# TASK OBJECTIVE:
Convert the lines from the one containing "collectors: L. E. Detling" through the end of the data into a Markdown table with the columns Row and Line, skipping any blank lines.

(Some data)
# # # # #

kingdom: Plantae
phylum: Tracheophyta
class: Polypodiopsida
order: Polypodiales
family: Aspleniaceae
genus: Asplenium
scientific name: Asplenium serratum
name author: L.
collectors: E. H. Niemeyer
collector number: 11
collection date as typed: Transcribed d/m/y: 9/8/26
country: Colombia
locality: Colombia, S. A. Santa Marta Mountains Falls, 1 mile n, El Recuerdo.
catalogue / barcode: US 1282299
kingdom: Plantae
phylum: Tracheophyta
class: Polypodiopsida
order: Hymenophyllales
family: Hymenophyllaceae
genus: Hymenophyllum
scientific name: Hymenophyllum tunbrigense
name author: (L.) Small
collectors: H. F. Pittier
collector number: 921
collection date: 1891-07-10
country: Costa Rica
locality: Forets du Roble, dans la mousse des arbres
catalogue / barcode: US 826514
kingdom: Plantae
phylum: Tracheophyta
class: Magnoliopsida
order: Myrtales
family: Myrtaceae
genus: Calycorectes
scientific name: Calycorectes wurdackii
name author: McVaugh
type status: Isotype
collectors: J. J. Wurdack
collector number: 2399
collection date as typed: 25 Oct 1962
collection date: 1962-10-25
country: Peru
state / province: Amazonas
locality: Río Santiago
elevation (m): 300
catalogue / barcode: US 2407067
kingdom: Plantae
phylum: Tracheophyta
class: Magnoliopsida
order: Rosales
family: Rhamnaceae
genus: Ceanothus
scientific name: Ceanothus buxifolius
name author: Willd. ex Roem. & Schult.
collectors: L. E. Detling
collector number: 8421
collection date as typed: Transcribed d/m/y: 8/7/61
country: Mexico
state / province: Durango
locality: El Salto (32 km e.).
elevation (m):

# # # # #

# THE SOLUTION:
| Row | Line |
|---|---|
| 1 | collectors: L. E. Detling |
| 2 | collector number: 8421 |
| 3 | collection date as typed: Transcribed d/m/y: 8/7/61 |
| 4 | country: Mexico |
| 5 | state / province: Durango |
| 6 | locality: El Salto (32 km e.). |
| 7 | elevation (m): |